**Your objective**
Your answer should consist of the lines holding "href", copied from the material below.

─── Data records

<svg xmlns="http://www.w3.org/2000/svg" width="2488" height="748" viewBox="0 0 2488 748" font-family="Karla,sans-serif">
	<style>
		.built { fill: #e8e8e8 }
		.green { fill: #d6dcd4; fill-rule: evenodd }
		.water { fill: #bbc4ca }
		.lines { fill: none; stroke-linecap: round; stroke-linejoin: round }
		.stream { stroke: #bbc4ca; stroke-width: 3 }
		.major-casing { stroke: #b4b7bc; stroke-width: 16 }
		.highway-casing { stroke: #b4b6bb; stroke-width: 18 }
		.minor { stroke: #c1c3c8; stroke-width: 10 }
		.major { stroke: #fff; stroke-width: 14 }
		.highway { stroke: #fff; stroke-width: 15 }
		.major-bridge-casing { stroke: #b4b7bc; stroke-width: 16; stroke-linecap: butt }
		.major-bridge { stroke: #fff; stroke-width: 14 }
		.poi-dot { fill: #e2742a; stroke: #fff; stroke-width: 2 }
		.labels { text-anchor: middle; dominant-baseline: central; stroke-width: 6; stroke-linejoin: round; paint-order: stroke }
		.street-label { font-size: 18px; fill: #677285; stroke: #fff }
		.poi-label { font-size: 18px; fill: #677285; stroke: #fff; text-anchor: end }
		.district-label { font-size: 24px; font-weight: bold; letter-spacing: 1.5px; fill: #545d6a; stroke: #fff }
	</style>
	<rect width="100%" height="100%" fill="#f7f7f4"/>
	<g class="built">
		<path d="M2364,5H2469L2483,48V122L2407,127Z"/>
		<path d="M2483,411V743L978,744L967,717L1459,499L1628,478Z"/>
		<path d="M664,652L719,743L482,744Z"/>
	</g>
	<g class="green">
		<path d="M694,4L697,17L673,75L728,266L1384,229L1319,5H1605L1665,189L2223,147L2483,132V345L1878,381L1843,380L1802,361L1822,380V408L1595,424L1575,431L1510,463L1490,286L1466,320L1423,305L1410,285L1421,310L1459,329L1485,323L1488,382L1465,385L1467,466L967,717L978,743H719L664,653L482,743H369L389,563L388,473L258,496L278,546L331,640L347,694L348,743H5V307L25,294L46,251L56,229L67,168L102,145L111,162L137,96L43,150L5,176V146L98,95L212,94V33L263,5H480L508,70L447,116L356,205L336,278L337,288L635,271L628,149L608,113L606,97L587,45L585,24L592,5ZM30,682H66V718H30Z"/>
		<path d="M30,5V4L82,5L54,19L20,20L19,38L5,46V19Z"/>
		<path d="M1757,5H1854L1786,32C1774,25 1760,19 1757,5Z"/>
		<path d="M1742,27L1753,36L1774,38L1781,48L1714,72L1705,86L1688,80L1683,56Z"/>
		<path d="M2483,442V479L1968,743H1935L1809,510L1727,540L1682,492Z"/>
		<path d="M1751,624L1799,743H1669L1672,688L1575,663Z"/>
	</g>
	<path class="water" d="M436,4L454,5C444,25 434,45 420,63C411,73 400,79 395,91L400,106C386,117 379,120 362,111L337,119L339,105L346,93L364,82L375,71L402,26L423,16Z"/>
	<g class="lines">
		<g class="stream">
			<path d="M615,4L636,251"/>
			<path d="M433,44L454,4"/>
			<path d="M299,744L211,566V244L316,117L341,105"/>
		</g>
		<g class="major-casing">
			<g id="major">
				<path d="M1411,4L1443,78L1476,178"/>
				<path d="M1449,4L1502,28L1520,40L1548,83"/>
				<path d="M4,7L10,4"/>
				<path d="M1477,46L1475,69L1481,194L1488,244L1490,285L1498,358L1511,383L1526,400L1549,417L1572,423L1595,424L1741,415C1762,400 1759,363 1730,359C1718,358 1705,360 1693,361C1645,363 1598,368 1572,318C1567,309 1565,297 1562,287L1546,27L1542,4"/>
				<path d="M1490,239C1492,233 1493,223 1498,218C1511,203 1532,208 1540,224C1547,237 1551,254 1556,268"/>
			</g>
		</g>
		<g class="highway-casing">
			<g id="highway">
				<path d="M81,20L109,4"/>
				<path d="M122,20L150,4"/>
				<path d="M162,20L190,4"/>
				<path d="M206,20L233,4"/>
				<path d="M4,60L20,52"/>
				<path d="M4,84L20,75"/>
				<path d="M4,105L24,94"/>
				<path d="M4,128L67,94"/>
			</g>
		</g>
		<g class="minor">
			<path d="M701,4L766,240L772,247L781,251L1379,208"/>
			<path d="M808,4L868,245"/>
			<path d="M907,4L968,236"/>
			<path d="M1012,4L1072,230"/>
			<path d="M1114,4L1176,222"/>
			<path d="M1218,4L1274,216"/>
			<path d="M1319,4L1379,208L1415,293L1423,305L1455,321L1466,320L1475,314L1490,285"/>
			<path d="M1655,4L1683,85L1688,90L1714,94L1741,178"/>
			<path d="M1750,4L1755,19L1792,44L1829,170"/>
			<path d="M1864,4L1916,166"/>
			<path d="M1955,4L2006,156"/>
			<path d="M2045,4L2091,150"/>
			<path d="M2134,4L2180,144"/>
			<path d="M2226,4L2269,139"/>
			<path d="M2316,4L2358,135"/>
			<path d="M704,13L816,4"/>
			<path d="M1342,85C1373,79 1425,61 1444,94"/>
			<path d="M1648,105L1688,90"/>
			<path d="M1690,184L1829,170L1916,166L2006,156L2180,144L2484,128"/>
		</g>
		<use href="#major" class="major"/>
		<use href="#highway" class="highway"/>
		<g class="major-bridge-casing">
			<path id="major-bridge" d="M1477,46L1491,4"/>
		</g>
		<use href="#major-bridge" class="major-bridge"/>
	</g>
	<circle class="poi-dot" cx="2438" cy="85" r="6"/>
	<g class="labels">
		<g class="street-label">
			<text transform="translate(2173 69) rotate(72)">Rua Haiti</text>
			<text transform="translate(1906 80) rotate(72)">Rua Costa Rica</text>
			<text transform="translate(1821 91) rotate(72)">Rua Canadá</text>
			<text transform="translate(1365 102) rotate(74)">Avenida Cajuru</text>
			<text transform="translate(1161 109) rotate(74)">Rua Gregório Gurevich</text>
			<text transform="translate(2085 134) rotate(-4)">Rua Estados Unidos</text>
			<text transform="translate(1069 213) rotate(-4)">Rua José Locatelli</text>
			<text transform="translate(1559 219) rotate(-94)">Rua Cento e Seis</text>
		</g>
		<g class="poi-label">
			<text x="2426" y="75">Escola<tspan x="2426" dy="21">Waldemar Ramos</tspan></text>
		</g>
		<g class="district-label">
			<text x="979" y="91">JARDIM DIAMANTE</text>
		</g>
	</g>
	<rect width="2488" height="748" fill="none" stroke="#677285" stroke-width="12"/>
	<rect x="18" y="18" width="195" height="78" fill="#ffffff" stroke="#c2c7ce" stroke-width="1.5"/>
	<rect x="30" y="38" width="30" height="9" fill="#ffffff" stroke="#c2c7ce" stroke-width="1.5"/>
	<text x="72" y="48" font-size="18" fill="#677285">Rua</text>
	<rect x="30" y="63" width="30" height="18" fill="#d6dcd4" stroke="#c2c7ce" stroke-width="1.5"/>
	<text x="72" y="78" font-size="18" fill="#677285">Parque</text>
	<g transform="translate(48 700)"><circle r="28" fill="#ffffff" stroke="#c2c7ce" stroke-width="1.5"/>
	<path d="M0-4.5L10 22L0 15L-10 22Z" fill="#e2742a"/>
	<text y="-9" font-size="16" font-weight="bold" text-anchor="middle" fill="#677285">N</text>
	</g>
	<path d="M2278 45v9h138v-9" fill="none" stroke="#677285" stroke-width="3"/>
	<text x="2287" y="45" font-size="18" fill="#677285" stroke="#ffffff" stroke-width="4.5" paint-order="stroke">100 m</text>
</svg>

──────

**Reply to the task**
		<use href="#major" class="major"/>
		<use href="#highway" class="highway"/>
		<use href="#major-bridge" class="major-bridge"/>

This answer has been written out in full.